All I can remember of these once indispensable arts is the intense boredom by which the practice of them was accompanied. Even today the sight of Dr. Smith’s Shorter Latin Dictionary, or of Liddell’s and Scott’s Greek Lexicon, has power to recall that ancient ennui. What dreary hours I have spent frantically turning those pages in search of a word for “cow” that could be scanned as a dactyl, or to make sure that my memory of the irregular verbs and the Greek accents was not at fault! I hate to think of all that wasted time. And yet, in view of the fact that most human beings are destined to pass most of their lives at jobs in which it is impossible for them to take the slightest interest, this old-fashioned training with the dictionary may have been extremely salutary. At least it taught one to know and expect the worst of life. Whereas the pupil in a progressive school, where everything is made to seem entertaining and significant, lives in a fool’s paradise. As a preparation for life, not as it ought to be, but as it actually is, the horrors of Greek grammar and the systematic idiocy of Latin verses were perfectly appropriate. On the other hand, it must be admitted that they tended to leave their victims with a quite irrational distaste for poor dear Dr. Smith.

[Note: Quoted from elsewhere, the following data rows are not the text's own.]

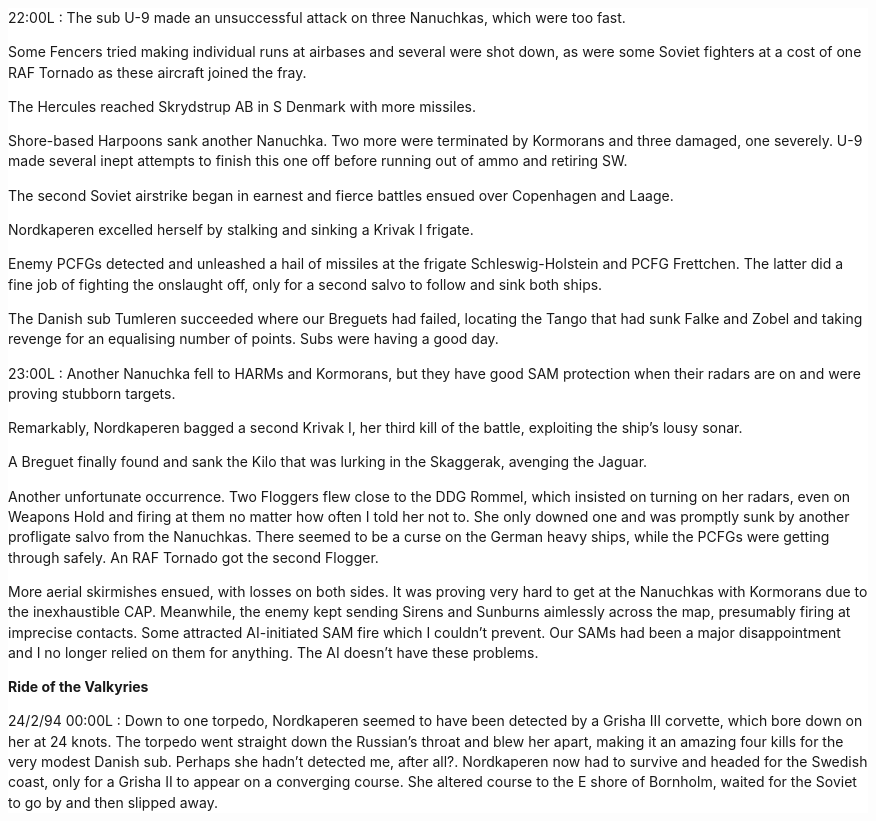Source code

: 22:00L : The sub U-9 made an unsuccessful attack on three Nanuchkas,
which were too fast.

Some Fencers tried making individual runs at airbases and several were
shot down, as were some Soviet fighters at a cost of one RAF Tornado as
these aircraft joined the fray.

The Hercules reached Skrydstrup AB in S Denmark with more missiles.

Shore-based Harpoons sank another Nanuchka. Two more were terminated by
Kormorans and three damaged, one severely. U-9 made several inept
attempts to finish this one off before running out of ammo and retiring
SW.

The second Soviet airstrike began in earnest and fierce battles ensued
over Copenhagen and Laage.

Nordkaperen excelled herself by stalking and sinking a Krivak I frigate.

Enemy PCFGs detected and unleashed a hail of missiles at the frigate
Schleswig-Holstein and PCFG Frettchen. The latter did a fine job of
fighting the onslaught off, only for a second salvo to follow and sink
both ships.

The Danish sub Tumleren succeeded where our Breguets had failed,
locating the Tango that had sunk Falke and Zobel and taking revenge for
an equalising number of points. Subs were having a good day.

23:00L : Another Nanuchka fell to HARMs and Kormorans, but they have
good SAM protection when their radars are on and were proving stubborn
targets.

Remarkably, Nordkaperen bagged a second Krivak I, her third kill of the
battle, exploiting the ship’s lousy sonar.

A Breguet finally found and sank the Kilo that was lurking in the
Skaggerak, avenging the Jaguar.

Another unfortunate occurrence. Two Floggers flew close to the DDG
Rommel, which insisted on turning on her radars, even on Weapons Hold
and firing at them no matter how often I told her not to. She only
downed one and was promptly sunk by another profligate salvo from the
Nanuchkas. There seemed to be a curse on the German heavy ships, while
the PCFGs were getting through safely. An RAF Tornado got the second
Flogger.

More aerial skirmishes ensued, with losses on both sides. It was proving
very hard to get at the Nanuchkas with Kormorans due to the
inexhaustible CAP. Meanwhile, the enemy kept sending Sirens and Sunburns
aimlessly across the map, presumably firing at imprecise contacts. Some
attracted AI-initiated SAM fire which I couldn’t prevent. Our SAMs had
been a major disappointment and I no longer relied on them for anything.
The AI doesn’t have these problems.

**Ride of the Valkyries**

24/2/94 00:00L : Down to one torpedo, Nordkaperen seemed to have been
detected by a Grisha III corvette, which bore down on her at 24 knots.
The torpedo went straight down the Russian’s throat and blew her apart,
making it an amazing four kills for the very modest Danish sub. Perhaps
she hadn’t detected me, after all?. Nordkaperen now had to survive and
headed for the Swedish coast, only for a Grisha II to appear on a
converging course. She altered course to the E shore of Bornholm, waited
for the Soviet to go by and then slipped away.
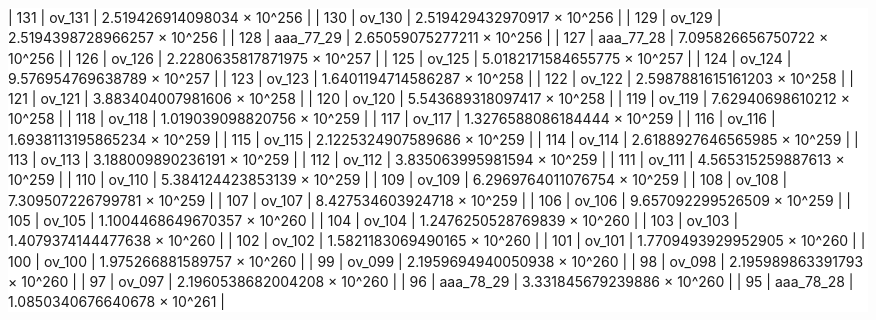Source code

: | 131 | ov_131 | 2.519426914098034 × 10^256 |
| 130 | ov_130 | 2.519429432970917 × 10^256 |
| 129 | ov_129 | 2.5194398728966257 × 10^256 |
| 128 | aaa_77_29 | 2.65059075277211 × 10^256 |
| 127 | aaa_77_28 | 7.095826656750722 × 10^256 |
| 126 | ov_126 | 2.2280635817871975 × 10^257 |
| 125 | ov_125 | 5.0182171584655775 × 10^257 |
| 124 | ov_124 | 9.576954769638789 × 10^257 |
| 123 | ov_123 | 1.6401194714586287 × 10^258 |
| 122 | ov_122 | 2.5987881615161203 × 10^258 |
| 121 | ov_121 | 3.883404007981606 × 10^258 |
| 120 | ov_120 | 5.543689318097417 × 10^258 |
| 119 | ov_119 | 7.62940698610212 × 10^258 |
| 118 | ov_118 | 1.019039098820756 × 10^259 |
| 117 | ov_117 | 1.3276588086184444 × 10^259 |
| 116 | ov_116 | 1.6938113195865234 × 10^259 |
| 115 | ov_115 | 2.1225324907589686 × 10^259 |
| 114 | ov_114 | 2.6188927646565985 × 10^259 |
| 113 | ov_113 | 3.188009890236191 × 10^259 |
| 112 | ov_112 | 3.835063995981594 × 10^259 |
| 111 | ov_111 | 4.565315259887613 × 10^259 |
| 110 | ov_110 | 5.384124423853139 × 10^259 |
| 109 | ov_109 | 6.2969764011076754 × 10^259 |
| 108 | ov_108 | 7.309507226799781 × 10^259 |
| 107 | ov_107 | 8.427534603924718 × 10^259 |
| 106 | ov_106 | 9.657092299526509 × 10^259 |
| 105 | ov_105 | 1.1004468649670357 × 10^260 |
| 104 | ov_104 | 1.2476250528769839 × 10^260 |
| 103 | ov_103 | 1.4079374144477638 × 10^260 |
| 102 | ov_102 | 1.5821183069490165 × 10^260 |
| 101 | ov_101 | 1.7709493929952905 × 10^260 |
| 100 | ov_100 | 1.975266881589757 × 10^260 |
| 99 | ov_099 | 2.1959694940050938 × 10^260 |
| 98 | ov_098 | 2.195989863391793 × 10^260 |
| 97 | ov_097 | 2.1960538682004208 × 10^260 |
| 96 | aaa_78_29 | 3.331845679239886 × 10^260 |
| 95 | aaa_78_28 | 1.0850340676640678 × 10^261 |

~ Aldous Huxley from his essay, Doodles in a Dictionary from, Tomorrow and Tomorrow and Tomorrow and Other Essays

Lest you think that’s an overly long quote, I’ll point out it’s still only about half of the paragraph. Huxley can really unspool a sentence. Some of the writing in that book—Huxley’s, omg no not Smith’s dictionary—are overwrought. But some of them have a delicious tinkling of structure and grammar with an occasional punctuation of solid snark.

Life

Whoever wants life must go softly towards life, softly as one would go towards a deer and fawn that are nestling under a tree. One gesture of violence, one violent assertion of self-will and life is gone. […] But with quietness, with an abandon of self-assertion and a fullness of the deep true self one can approach another human being, and know the delicate best of life, the touch.

~ D.H. Lawrence

White blood cells

If you had said that it’s possible to see white blood cells with the naked eye, I wouldn’t have believed you. If you had somehow convinced me, I’d have then been impressed. But never would I have thought that it’s possible to see your own white blood cells in your own eye. Aye, ’tis true!

The blue field entoptic phenomenon is an entoptic phenomenon characterized by the appearance of tiny bright dots (nicknamed blue-sky sprites) moving quickly along undulating pathways in the visual field, especially when looking into bright blue light such as the sky.

~ Wikipedia from, https://en.wikipedia.org/wiki/Blue_field_entoptic_phenomenon

Is the takeaway here that you’ve just learned something? …or that wonders never cease? …or something else entirely?